Here the Tribunal thought it right to ask themselves whether the threat of Industrial action, if that was what it was, had anything to do with the matter. They deal with that in paragraph 10 of their decision. Mr Shaw with his usual ability has sought to persuade us that we should find that the dismissal was unfair by reason of the provisions of Section 63, on the grounds that it was caused by the Industrial pressure, which caused the Respondents to withdraw the Applicant from Woolstrop House. The Tribunal referred to two cases to which we have been referred, Trend v Chiltern Hunt [1977] IRLR 66 and Ferries v Johnstone, reported, 30 October 1984.

┄┄┄┄┄┄┄┄┄┄┄┄┄┄┄┄┄┄┄┄

Write out the stretch of the tribunal passage from "Here the Tribunal" through "30 October 1984.".

┄┄┄┄┄┄┄┄┄┄┄┄┄┄┄┄┄┄┄┄

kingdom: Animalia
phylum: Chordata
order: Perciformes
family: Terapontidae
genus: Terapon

┄┄┄┄┄┄┄┄┄┄┄┄┄┄┄┄┄┄┄┄

Right answer =>
Here the Tribunal thought it right to ask themselves whether the threat of Industrial action, if that was what it was, had anything to do with the matter. They deal with that in paragraph 10 of their decision. Mr Shaw with his usual ability has sought to persuade us that we should find that the dismissal was unfair by reason of the provisions of Section 63, on the grounds that it was caused by the Industrial pressure, which caused the Respondents to withdraw the Applicant from Woolstrop House. The Tribunal referred to two cases to which we have been referred, Trend v Chiltern Hunt [1977] IRLR 66 and Ferries v Johnstone, reported, 30 October 1984.